Axial delivery preferred

Noyori Transfer Hydrogenation

Ru chiral catalyst

Isopropanol as Hydride source

Enantioselective reduction of Ketones, aldehydes

Can also have Formic acid/triethylamine as hydride source 

In a Beta-keto ester, ketone is reduced preferentially 

Least Hindered Catalytic Hydrogenation

Cis-delivery from least hindered face of olefin

Reactivity:

Pd > Rh > Pt > Ni > Ru

alkyne > terminal olefin > single sub > double > triple

Lindlar’s catalyst gives cis olefins (Pd(BaSO4), H2) from alkynes

Birch conditions gives trans

Common catalysts: Pd/C, Pd(OH)2 (Pearlmann’s cat), PtO2 (Adams’ cat) for imines to amines, Rainey Ni for sulfide groups,

Wilkinson’s Catalyst

Most hindered face hydrogenation (minor complex reacts fast)

Hydrogenation of Allylic and Homoallylic Alcohols

1. Draw conforamation of allylic alcohol with alcohol perpendicular to alkene (Felkin-Ahn like)

2. Determine favored conformation based on sterics

3. Favored conformation determines reduction stereoselectivity

For CH2OH groups (i.e non-OH group), perform same process

Ionic Reduction

Requires good LG, forms carbenium.
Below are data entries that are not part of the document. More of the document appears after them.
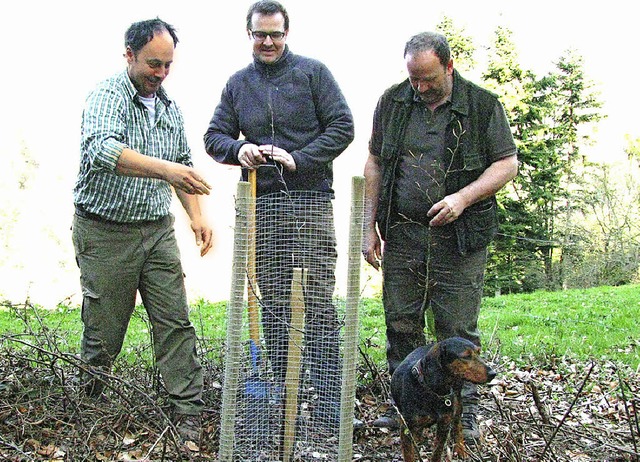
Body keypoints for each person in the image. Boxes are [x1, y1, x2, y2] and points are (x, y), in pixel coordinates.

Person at [203, 0, 355, 431]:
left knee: (318, 303)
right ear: (248, 35)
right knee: (272, 307)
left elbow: (343, 126)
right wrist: (239, 150)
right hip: (262, 207)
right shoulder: (237, 84)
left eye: (275, 34)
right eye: (259, 34)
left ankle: (327, 410)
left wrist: (299, 159)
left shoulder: (313, 74)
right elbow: (214, 136)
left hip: (309, 202)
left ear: (287, 34)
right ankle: (282, 405)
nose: (267, 42)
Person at [363, 31, 518, 443]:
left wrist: (463, 198)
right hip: (404, 233)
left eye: (429, 78)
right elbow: (374, 163)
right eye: (414, 78)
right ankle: (405, 411)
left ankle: (462, 416)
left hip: (460, 238)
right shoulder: (393, 102)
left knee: (456, 327)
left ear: (449, 66)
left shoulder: (482, 105)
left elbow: (507, 164)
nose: (420, 86)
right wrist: (369, 227)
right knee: (401, 324)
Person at [72, 18, 212, 444]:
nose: (161, 73)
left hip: (157, 231)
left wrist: (196, 215)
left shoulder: (169, 108)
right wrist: (167, 169)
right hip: (106, 231)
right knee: (104, 329)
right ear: (129, 55)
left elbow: (182, 167)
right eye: (153, 64)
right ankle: (88, 405)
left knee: (175, 322)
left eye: (168, 65)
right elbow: (102, 150)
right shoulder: (107, 96)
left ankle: (188, 410)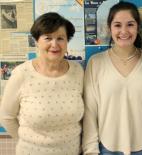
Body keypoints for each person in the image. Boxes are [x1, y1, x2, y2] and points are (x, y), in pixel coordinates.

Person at [0, 12, 84, 155]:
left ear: (66, 42)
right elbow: (7, 117)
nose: (54, 44)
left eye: (60, 38)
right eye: (48, 38)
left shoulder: (77, 71)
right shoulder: (22, 74)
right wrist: (27, 142)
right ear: (37, 41)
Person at [82, 1, 142, 155]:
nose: (124, 31)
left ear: (138, 27)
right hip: (108, 147)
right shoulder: (96, 63)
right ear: (110, 29)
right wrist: (90, 150)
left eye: (130, 24)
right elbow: (90, 111)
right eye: (117, 25)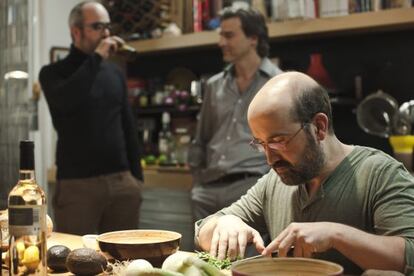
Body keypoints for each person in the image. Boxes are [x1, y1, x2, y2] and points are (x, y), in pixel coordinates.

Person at [195, 72, 414, 274]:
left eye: (278, 142)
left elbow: (409, 252)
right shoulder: (276, 182)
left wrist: (335, 235)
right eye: (261, 144)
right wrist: (225, 223)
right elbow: (203, 230)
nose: (270, 159)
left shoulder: (380, 173)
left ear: (319, 127)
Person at [39, 1, 143, 235]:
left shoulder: (114, 73)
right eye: (97, 26)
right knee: (74, 261)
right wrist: (95, 58)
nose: (106, 33)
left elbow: (128, 126)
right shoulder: (53, 73)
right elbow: (67, 100)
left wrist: (136, 179)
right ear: (76, 31)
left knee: (125, 261)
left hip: (122, 183)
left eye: (107, 26)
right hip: (77, 186)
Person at [188, 7, 282, 223]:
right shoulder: (214, 85)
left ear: (253, 38)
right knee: (202, 257)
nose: (221, 42)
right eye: (221, 35)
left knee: (248, 257)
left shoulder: (278, 83)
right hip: (206, 192)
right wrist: (196, 186)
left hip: (252, 188)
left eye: (228, 35)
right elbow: (200, 140)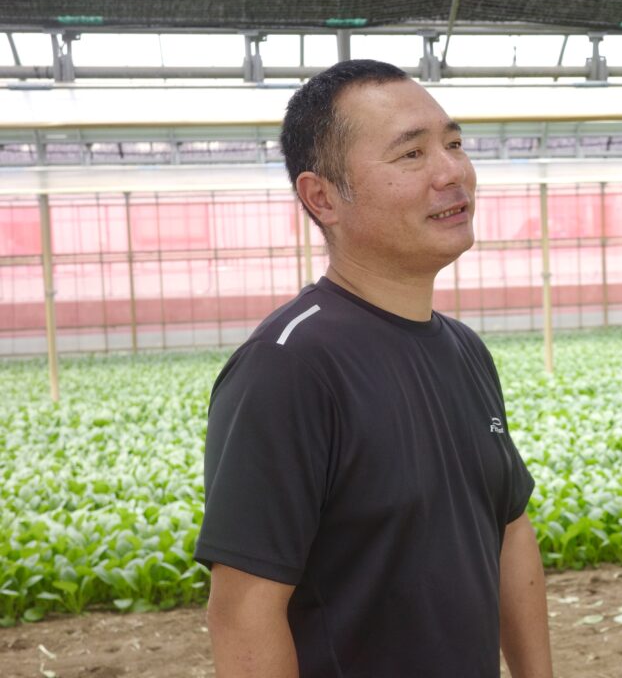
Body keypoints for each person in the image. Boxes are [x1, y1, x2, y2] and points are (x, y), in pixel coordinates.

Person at [194, 59, 553, 678]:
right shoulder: (289, 366)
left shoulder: (465, 350)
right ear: (322, 197)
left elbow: (510, 532)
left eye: (454, 144)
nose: (452, 172)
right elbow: (245, 612)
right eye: (411, 155)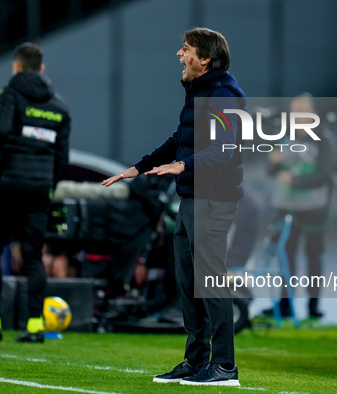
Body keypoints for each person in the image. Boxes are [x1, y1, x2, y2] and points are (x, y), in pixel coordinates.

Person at [102, 27, 245, 386]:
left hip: (213, 200)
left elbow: (225, 147)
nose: (179, 55)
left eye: (185, 49)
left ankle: (225, 366)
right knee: (187, 282)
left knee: (210, 282)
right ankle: (196, 361)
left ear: (205, 59)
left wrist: (185, 165)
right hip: (192, 199)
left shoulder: (224, 94)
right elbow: (177, 140)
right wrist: (136, 168)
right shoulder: (199, 92)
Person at [0, 42, 71, 343]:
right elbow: (62, 156)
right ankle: (35, 327)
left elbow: (0, 130)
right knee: (34, 257)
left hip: (9, 181)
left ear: (16, 66)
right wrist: (50, 183)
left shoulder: (10, 94)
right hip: (39, 188)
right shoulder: (60, 107)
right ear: (42, 68)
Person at [267, 95, 337, 318]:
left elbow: (325, 175)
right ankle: (285, 304)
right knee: (284, 253)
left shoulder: (324, 140)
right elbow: (272, 172)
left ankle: (313, 305)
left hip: (314, 208)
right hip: (286, 205)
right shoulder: (284, 138)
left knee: (313, 255)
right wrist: (275, 163)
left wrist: (296, 181)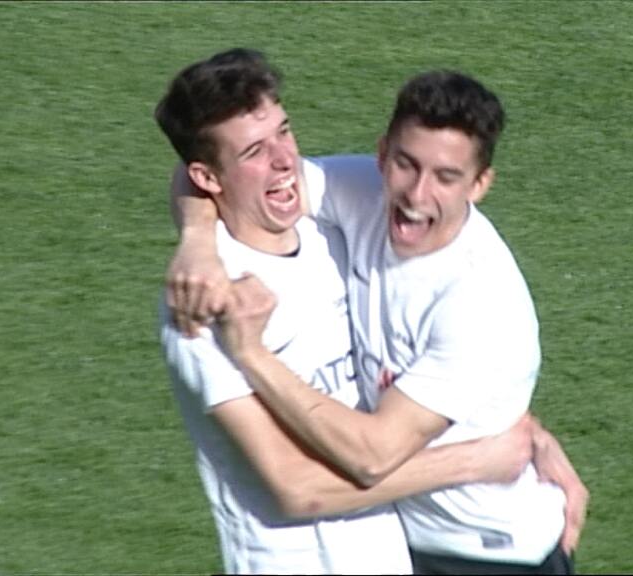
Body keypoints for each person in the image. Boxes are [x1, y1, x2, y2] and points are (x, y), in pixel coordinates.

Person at [154, 48, 562, 575]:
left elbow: (375, 453)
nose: (285, 160)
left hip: (483, 555)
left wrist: (514, 428)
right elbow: (297, 489)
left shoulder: (470, 297)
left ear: (479, 184)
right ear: (382, 155)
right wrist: (196, 240)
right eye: (257, 149)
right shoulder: (205, 304)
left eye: (285, 132)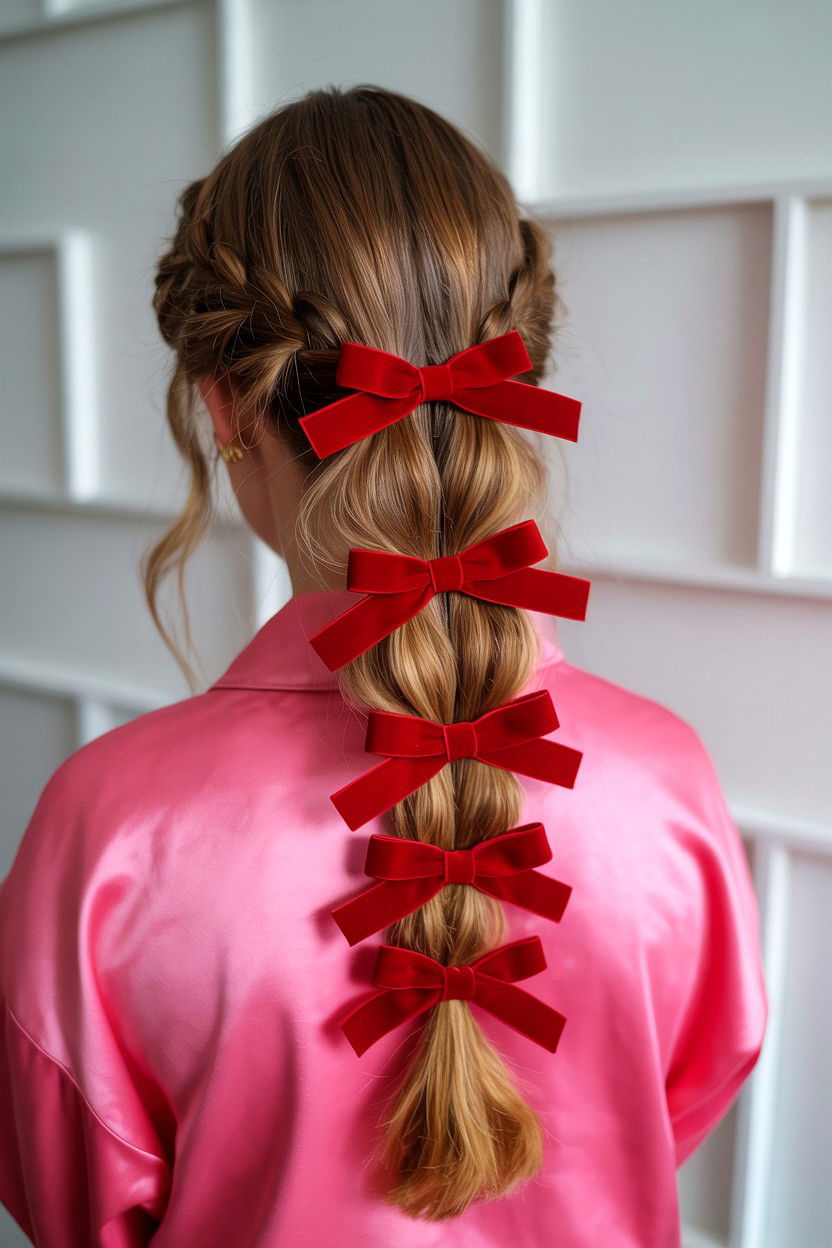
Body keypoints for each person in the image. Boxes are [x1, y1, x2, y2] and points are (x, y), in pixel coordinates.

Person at [0, 84, 767, 1247]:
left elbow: (72, 1206)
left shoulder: (109, 834)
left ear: (225, 406)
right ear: (516, 381)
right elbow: (678, 1107)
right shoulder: (670, 785)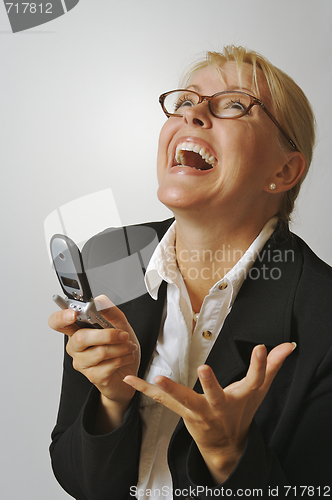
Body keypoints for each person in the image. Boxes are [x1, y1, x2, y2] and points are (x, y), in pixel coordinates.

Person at [48, 46, 332, 500]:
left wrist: (228, 455)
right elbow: (81, 480)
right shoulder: (109, 256)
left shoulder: (324, 315)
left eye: (234, 104)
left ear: (283, 170)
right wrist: (110, 401)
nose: (194, 114)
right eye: (185, 101)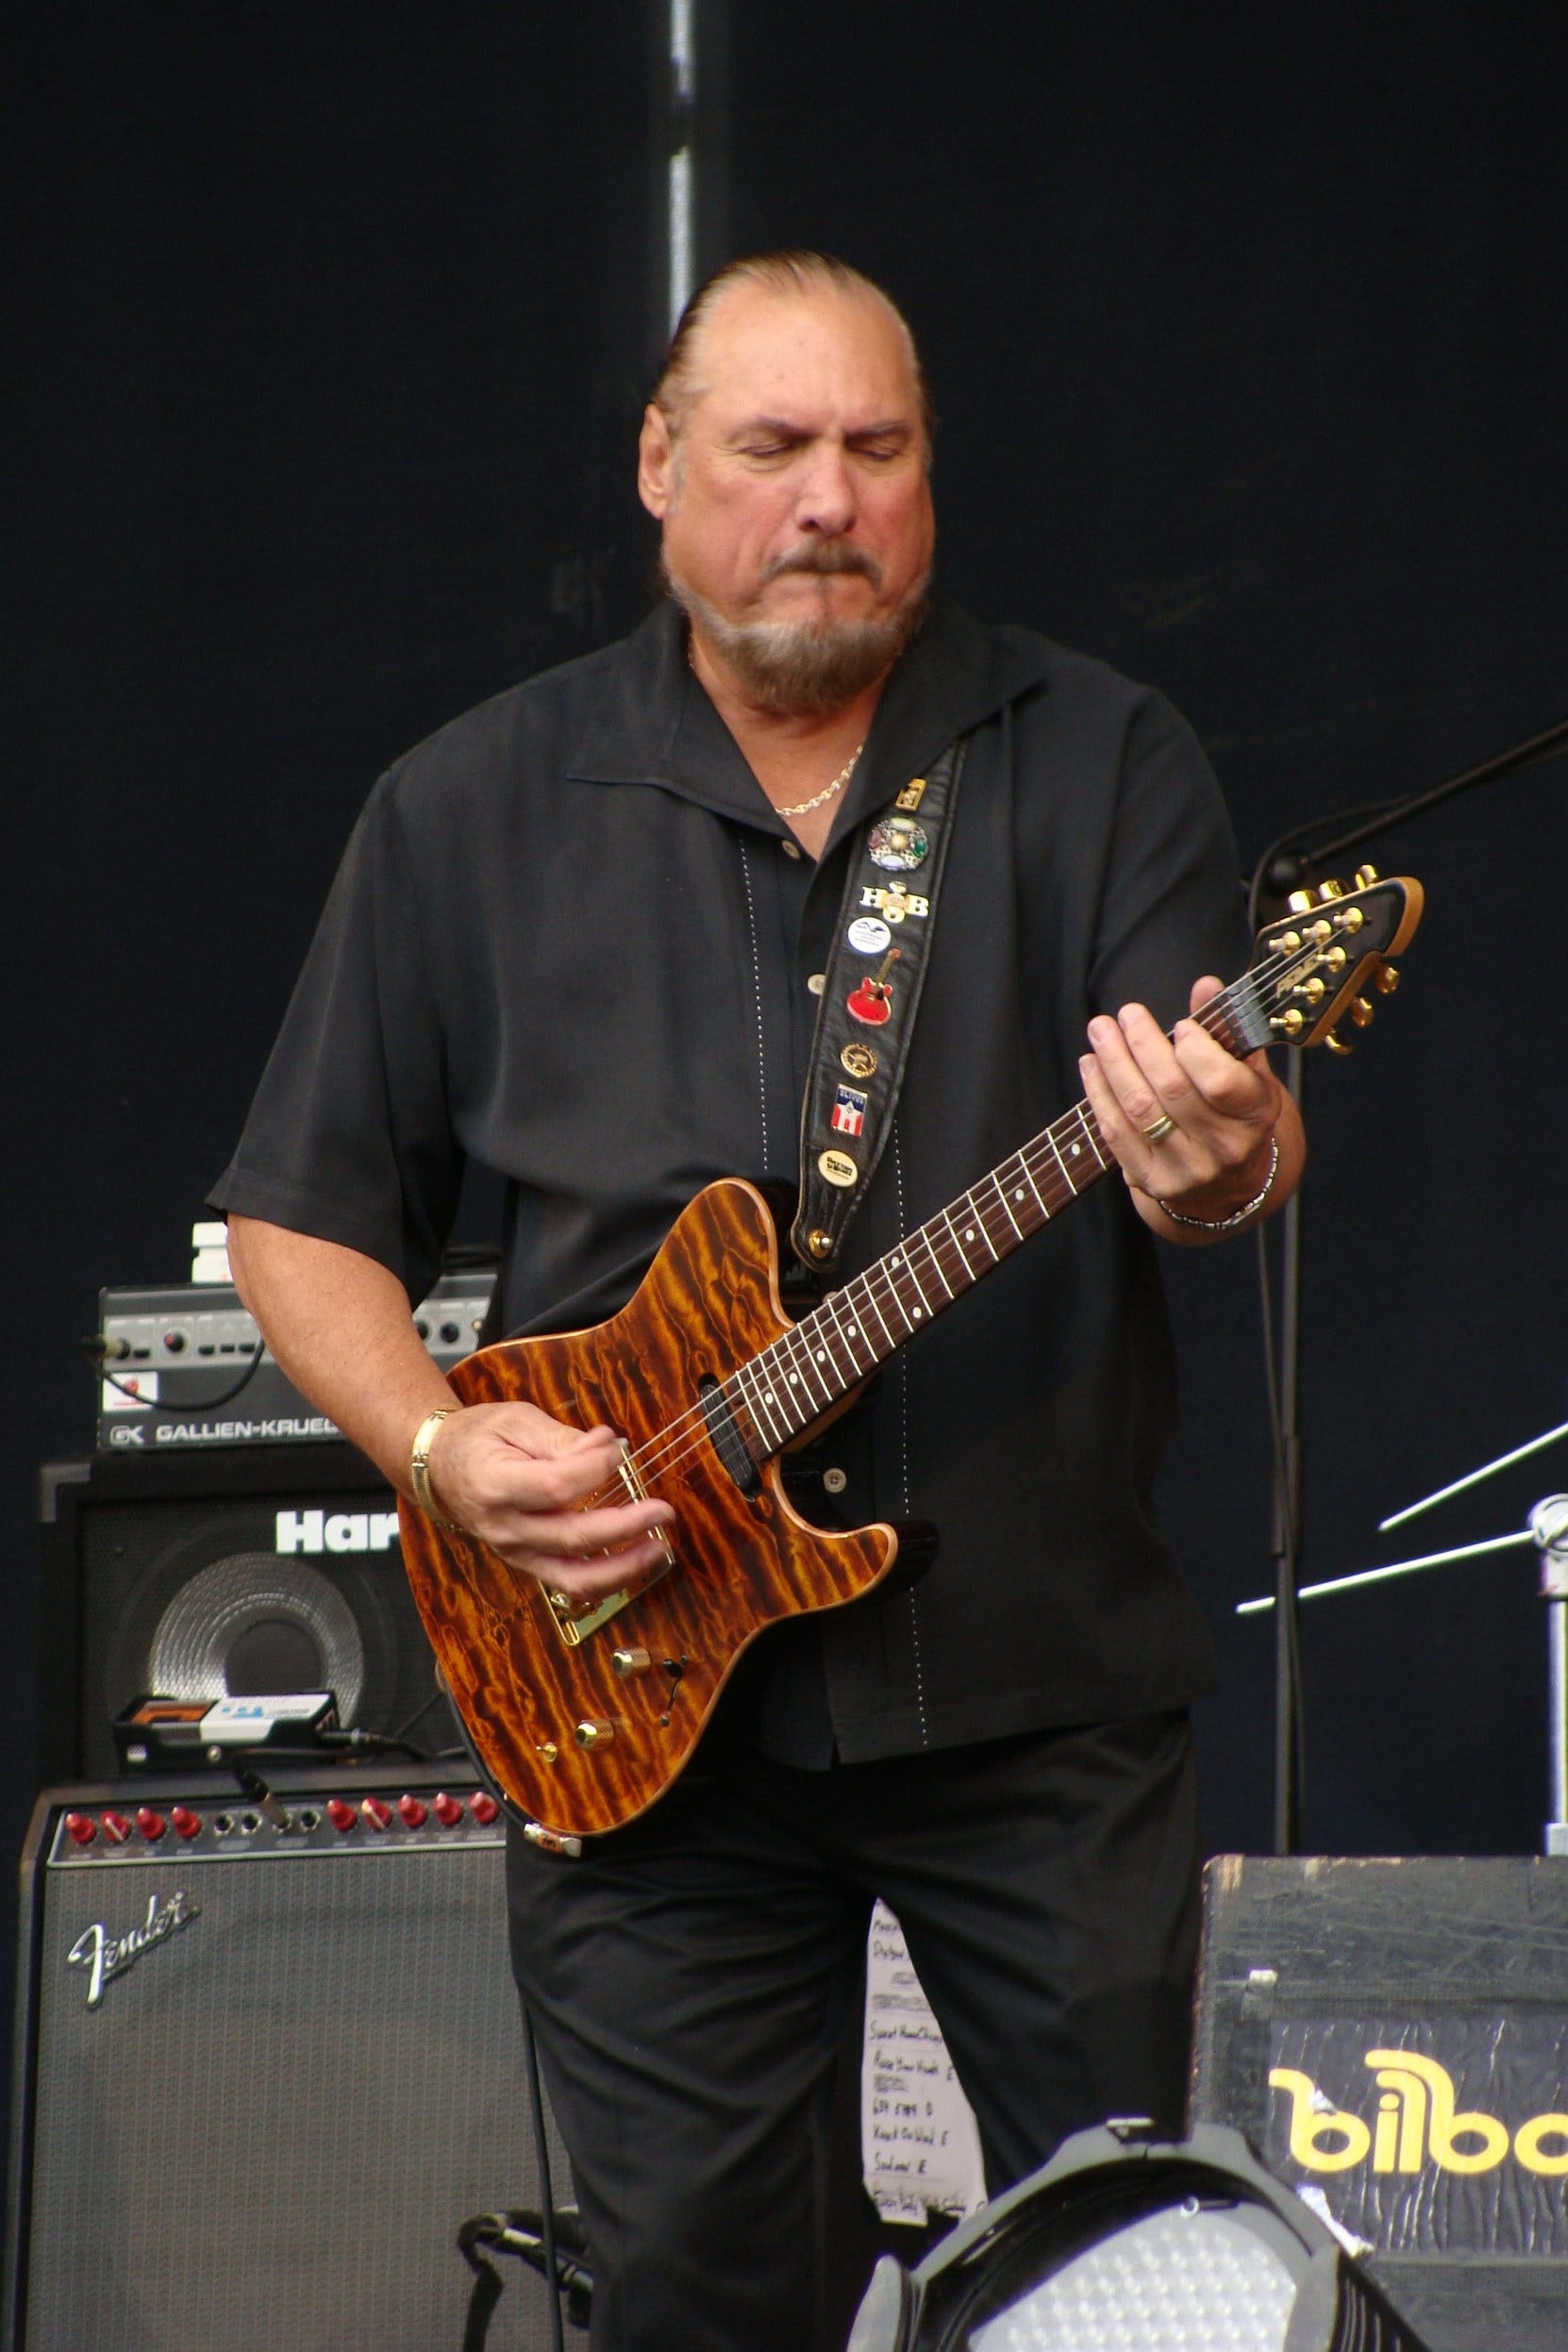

Hydride transfer affords hydrogenated product.

Can also have Lewis acid plus hydride transfer. 

Diimide Reduction

[HN=NH reagent

Cis-delivery of H2 on least hindered face

Trans>Cis olefin rate 

Carbonyls, nitro, nitrile, sulfoxide, disulfide all tolerated

ONLY olefin reduction? Diimide is probably the way to go

SET Reductions

Birch conditions (Li/NH3, ether solvent)

Most thermodynamically stable product is given

Trans-fused decalins are made, as hydrogenation typically gives cis-fused 

Hydroboration

Anti-Markovnikov selectivity

Can oxidize to Anti-Markovnikov alcohol

4-membered sigma-metathesis transition state

Larger borane = better regioselectivity

Increased rate: 

Higher substitution on olefin

More olefin strain

Decreased rate: 

Steric bulk on olefin

Regioselectivity based on electronic factors:

EDG stabilizes positive charge, gives better selectivity

EWG destabilizes positive charge, gives worse selectivity

TMS stabilizes positive charge (beta-silicon effect), but can give worse selectivity. 

Hydroboration Diastereoselectivity (Endocylic olefins)

Diastereoselectivity

(Endocyclic olefins):

Least-hindered face is attacked

Bulkier boranes give better diastereoselectivity

Attack occurs at least substituted carbon

Inductive effect: Methoxy group destabilizes positive charge up at adjacent carbon, 1,2 product is favored (as opposed to 1,3)

Larger boranes give better stereoselectivity but reduced regioselectivity

(Exocylic):

Small borane = axial

Large borane = equatorial 

Hydroboration Diastereoselectivity (Acyclic)

(Acyclic olefins): 

1. Draw reactive conformations of olefin

2. RL (large sub) perpendicular to olefin

3. Borane approaches from opposite face

For 1,1 disubstituted olefins: Diastereoselectivity is driven by A1,2 strain

For dialkylboranes, the diastereoselectivity is driven by interactions between R groups on boron and Rm (medium size sub on alpha carbon). Dialkyl interactions is less favored than A1,2 for dialkylboranes. 

Remember, place RL 90 degrees to double bond (2 configurations, one with RL up and one down). Let borane attack from opposite face. Whatever you get, that is the major product.